INSTRUCTION
Report each line below that carries the word "gaat".
++++ SOURCE MATERIAL
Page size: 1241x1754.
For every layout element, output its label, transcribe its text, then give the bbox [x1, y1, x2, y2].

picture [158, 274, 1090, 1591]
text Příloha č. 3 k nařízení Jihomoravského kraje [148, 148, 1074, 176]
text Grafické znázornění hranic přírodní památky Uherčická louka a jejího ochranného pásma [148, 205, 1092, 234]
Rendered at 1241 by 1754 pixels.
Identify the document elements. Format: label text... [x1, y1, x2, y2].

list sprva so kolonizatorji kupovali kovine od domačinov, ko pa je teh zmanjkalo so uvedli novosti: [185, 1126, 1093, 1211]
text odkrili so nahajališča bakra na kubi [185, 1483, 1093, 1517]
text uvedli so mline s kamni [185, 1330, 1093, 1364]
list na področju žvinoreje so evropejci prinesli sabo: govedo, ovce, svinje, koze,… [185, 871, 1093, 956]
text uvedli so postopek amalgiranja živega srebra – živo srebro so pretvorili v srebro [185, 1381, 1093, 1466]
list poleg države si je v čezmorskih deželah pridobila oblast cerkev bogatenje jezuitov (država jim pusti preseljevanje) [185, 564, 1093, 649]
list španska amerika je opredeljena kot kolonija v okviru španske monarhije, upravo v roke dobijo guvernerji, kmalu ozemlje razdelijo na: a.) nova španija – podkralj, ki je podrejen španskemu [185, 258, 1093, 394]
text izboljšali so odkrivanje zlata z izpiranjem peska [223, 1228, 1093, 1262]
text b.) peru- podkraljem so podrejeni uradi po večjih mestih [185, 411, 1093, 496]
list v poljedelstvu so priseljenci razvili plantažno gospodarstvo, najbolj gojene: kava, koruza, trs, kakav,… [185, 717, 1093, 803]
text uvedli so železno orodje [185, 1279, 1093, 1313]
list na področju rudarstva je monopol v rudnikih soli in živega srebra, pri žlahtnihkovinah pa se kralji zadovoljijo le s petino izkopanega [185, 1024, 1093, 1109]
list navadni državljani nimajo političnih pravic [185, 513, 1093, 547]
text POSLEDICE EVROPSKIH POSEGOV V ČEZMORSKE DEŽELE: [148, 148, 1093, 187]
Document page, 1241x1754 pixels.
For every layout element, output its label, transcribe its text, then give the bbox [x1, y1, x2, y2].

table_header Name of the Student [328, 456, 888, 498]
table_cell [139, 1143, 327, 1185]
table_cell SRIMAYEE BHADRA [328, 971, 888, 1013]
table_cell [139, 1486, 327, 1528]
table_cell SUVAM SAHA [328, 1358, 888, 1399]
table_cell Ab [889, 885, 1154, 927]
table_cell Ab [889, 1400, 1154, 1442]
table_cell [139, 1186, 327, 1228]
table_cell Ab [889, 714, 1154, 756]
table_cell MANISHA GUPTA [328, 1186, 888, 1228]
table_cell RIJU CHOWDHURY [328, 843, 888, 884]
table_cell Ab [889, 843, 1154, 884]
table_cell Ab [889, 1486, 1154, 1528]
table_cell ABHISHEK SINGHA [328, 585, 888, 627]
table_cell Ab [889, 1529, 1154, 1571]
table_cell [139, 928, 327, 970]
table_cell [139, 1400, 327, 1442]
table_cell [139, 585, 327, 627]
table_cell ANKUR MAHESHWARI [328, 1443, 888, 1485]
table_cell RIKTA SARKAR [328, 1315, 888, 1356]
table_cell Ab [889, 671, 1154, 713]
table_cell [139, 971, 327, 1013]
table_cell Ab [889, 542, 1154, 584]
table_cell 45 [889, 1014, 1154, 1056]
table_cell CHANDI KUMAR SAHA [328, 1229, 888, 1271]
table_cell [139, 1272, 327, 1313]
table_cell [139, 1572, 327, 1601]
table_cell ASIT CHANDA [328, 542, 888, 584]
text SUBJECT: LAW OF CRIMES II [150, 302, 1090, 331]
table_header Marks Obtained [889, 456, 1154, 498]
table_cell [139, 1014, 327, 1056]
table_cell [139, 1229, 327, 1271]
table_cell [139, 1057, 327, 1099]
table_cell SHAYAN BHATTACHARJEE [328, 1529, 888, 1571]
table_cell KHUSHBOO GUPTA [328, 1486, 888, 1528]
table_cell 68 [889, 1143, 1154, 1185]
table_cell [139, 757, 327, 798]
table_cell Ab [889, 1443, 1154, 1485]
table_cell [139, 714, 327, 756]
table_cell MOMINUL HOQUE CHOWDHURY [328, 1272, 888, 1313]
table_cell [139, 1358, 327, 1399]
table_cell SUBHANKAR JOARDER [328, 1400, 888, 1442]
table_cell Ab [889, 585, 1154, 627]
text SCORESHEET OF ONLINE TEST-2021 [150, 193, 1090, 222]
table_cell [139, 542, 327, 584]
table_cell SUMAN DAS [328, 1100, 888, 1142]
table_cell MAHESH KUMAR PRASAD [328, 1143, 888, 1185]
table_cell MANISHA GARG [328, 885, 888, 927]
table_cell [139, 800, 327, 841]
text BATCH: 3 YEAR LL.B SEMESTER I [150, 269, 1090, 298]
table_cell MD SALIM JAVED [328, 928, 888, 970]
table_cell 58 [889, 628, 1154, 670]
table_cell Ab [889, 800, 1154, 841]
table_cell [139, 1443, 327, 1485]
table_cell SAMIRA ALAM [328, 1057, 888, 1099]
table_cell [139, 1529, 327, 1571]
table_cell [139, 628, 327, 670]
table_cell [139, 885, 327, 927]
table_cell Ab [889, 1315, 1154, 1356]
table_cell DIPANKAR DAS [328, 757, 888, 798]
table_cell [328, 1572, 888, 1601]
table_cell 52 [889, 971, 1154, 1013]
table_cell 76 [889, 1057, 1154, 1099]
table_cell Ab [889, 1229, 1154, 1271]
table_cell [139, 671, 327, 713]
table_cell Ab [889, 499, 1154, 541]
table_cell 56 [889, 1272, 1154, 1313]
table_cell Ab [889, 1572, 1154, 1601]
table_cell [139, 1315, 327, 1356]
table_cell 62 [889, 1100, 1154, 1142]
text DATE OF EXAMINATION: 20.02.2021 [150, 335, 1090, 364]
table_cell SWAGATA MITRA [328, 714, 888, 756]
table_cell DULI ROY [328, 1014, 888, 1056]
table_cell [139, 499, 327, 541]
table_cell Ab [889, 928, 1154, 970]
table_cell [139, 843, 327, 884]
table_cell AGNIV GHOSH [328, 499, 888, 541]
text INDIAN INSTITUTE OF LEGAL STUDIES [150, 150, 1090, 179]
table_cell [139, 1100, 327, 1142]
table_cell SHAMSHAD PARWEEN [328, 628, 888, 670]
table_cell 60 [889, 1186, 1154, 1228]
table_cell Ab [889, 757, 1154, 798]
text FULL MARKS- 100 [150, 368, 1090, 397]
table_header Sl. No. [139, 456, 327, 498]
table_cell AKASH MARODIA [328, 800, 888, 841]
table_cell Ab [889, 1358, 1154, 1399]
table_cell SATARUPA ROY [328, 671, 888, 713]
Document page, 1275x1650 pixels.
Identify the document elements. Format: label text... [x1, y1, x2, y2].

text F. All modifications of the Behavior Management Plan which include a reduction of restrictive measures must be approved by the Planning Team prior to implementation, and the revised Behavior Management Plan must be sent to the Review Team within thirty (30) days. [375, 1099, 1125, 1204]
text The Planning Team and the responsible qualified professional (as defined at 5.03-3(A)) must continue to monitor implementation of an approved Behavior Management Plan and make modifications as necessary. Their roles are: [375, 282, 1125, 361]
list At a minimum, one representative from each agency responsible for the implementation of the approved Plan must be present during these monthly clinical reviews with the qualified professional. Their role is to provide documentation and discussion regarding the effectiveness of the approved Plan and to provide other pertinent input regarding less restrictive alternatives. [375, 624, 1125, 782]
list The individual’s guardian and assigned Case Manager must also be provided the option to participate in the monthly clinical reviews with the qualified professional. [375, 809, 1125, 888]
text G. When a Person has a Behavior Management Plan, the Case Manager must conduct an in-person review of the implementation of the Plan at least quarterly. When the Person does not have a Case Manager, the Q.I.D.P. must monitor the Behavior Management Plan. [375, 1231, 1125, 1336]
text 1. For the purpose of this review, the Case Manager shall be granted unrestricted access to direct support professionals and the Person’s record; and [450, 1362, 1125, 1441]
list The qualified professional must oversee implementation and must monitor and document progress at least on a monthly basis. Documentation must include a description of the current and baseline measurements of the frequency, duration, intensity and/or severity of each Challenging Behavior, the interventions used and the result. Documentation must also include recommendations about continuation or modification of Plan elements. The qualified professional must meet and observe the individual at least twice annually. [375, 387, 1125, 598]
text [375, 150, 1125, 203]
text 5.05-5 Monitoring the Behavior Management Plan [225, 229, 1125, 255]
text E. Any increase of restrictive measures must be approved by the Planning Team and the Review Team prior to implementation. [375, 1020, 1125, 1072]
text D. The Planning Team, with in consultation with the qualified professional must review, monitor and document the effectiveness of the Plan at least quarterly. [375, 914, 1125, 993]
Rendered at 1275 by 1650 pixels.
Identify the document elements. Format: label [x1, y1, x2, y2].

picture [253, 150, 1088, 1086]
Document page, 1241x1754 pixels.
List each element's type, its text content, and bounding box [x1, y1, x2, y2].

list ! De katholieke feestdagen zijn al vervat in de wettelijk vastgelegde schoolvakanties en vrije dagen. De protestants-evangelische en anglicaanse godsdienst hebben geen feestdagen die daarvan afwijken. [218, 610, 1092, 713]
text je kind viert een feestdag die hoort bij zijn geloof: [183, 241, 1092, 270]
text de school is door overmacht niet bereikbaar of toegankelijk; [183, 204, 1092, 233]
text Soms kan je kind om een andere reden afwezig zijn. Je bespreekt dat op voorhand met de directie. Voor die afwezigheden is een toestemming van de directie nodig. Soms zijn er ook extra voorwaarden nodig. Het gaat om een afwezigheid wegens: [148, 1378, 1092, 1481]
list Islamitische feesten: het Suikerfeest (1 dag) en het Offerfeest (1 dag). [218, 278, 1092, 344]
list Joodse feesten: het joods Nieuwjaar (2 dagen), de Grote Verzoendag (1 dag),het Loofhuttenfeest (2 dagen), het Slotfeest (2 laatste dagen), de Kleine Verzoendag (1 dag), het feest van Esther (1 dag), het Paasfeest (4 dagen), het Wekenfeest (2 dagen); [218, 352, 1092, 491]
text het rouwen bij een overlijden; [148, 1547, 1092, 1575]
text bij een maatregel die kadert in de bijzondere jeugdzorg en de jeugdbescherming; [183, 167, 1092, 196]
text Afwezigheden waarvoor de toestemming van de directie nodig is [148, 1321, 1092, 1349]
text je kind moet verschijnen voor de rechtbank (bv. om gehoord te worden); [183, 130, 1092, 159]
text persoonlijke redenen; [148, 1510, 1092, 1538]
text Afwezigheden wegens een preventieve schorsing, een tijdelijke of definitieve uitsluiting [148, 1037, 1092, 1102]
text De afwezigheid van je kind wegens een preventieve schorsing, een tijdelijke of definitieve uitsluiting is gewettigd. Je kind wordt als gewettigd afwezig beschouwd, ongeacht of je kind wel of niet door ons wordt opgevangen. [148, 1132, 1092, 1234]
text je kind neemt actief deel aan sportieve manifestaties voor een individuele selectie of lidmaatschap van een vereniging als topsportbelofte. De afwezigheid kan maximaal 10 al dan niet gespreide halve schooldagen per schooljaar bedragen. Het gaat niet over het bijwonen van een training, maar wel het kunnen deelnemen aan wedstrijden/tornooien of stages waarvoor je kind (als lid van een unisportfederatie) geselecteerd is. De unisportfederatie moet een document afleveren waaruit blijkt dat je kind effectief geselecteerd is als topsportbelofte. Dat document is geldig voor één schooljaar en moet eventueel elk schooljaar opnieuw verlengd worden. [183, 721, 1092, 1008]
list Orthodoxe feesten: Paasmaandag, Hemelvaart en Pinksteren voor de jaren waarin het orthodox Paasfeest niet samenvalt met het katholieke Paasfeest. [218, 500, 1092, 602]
++++++++
ANSWER SECTION
text Soms kan je kind om een andere reden afwezig zijn. Je bespreekt dat op voorhand met de directie. Voor die afwezigheden is een toestemming van de directie nodig. Soms zijn er ook extra voorwaarden nodig. Het gaat om een afwezigheid wegens: [148, 1378, 1092, 1481]
text je kind neemt actief deel aan sportieve manifestaties voor een individuele selectie of lidmaatschap van een vereniging als topsportbelofte. De afwezigheid kan maximaal 10 al dan niet gespreide halve schooldagen per schooljaar bedragen. Het gaat niet over het bijwonen van een training, maar wel het kunnen deelnemen aan wedstrijden/tornooien of stages waarvoor je kind (als lid van een unisportfederatie) geselecteerd is. De unisportfederatie moet een document afleveren waaruit blijkt dat je kind effectief geselecteerd is als topsportbelofte. Dat document is geldig voor één schooljaar en moet eventueel elk schooljaar opnieuw verlengd worden. [183, 721, 1092, 1008]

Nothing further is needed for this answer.